When poorly managed, it is common to find storerooms with more than 50% of the materials being obsolete. Old removed (i.e., worn-out) parts litter the storeroom shelves, waiting for reuse, only to fail quickly when they’re installed. Drive belts hanging from pegs on the wall are cracked and dry-rotted. Conditions like these are counterproductive to ensuring asset reliability. The storeroom is or becomes a cost burden instead of a profit center when poor practices exist.
Materials should be identified and acquired in advance for planned work. These materials should be should be assembled in kits and staged in secure areas for the forthcoming work. The storeroom should have a PM program for spare rotating equipment, and the following practices and processes should be implemented:
- First in, first out (FIFO) by using date stamping practices to address shelf life
- Obsolescence management with “where used” for all stored items
- Bills of materials maintained in the CMMS
- Accurate nameplate data and item masters for both stock and nonstock items
- An effective storeroom layout based on ABC principles
- Adequate security and item transaction processes
- Minimum/maximum and safety stocking levels.
4. Identifying and prioritizing the work
From a best-practices perspective, 90% of all work should be planned and scheduled. However, many reactive organizations engage in 60%–90% unplanned work. Every hour spent planning the work saves three to five hours in execution. But to plan it, it needs to be identified in the CMMS. By identifying the work, regardless of whether it’s corrective, emergency or urgent, helps provide an equipment history. We understand how long an asset is down, the reliability of the asset, and where we are spending our maintenance dollars. The maintenance or reliability engineer then can utilize this equipment history to improve asset reliability and reduce overall costs.
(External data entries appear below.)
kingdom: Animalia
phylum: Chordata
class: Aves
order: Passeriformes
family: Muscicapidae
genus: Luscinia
However, for several reasons in the reactive organization, it is common to find that work, especially emergency or urgent work, is undocumented in the CMMS. Some sites do a little better with requiring technicians to complete a work order to charge storeroom parts. Maintenance resources are finite on a given shift as a rule, so you need to deploy them based on asset criticality (risk) and priority. To reach the 90% planned levels, you can’t do everything as emergency or urgent work – you only have so many resources in each time frame or shift.
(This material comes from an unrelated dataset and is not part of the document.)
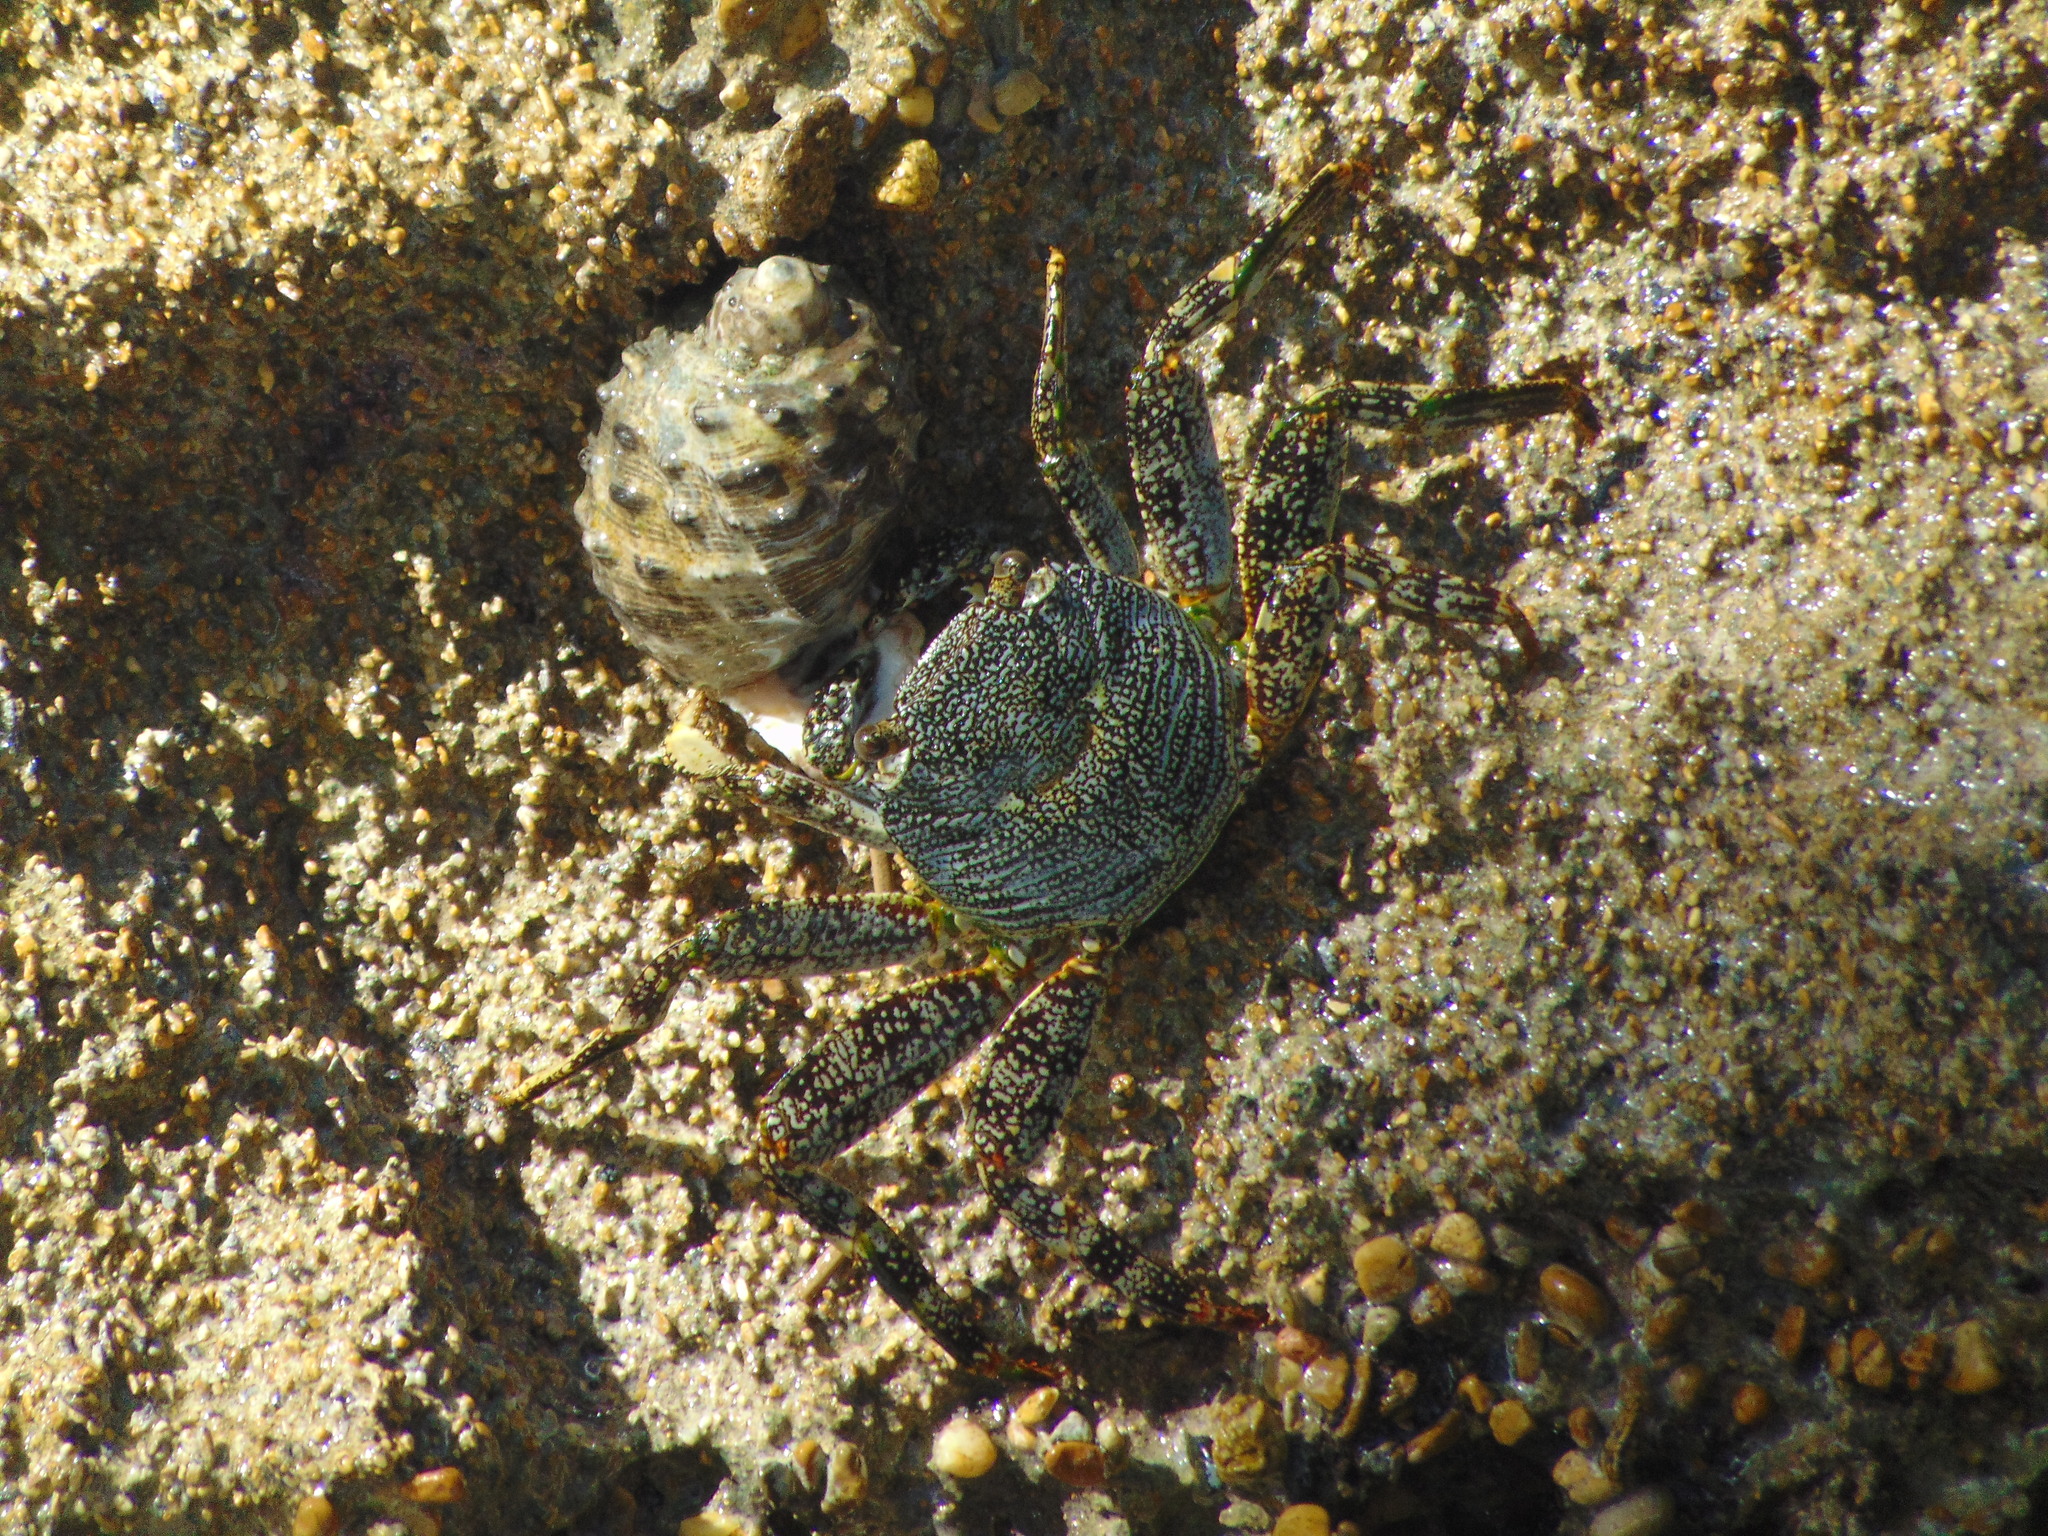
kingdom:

One way to do this is to establish a priority matrix for execution (see Table 2). Notice that there are three planned work priorities beyond PMs. This approach allows us to segment our planned work. It also ensures that we work on all priorities rather than just a single routine work class or priority code, so that less-critical work doesn’t fall off the radar screen, frustrating those who requested it. When this happens, the response often is to re-enter the work request as “safety” in the hope that the work will get completed.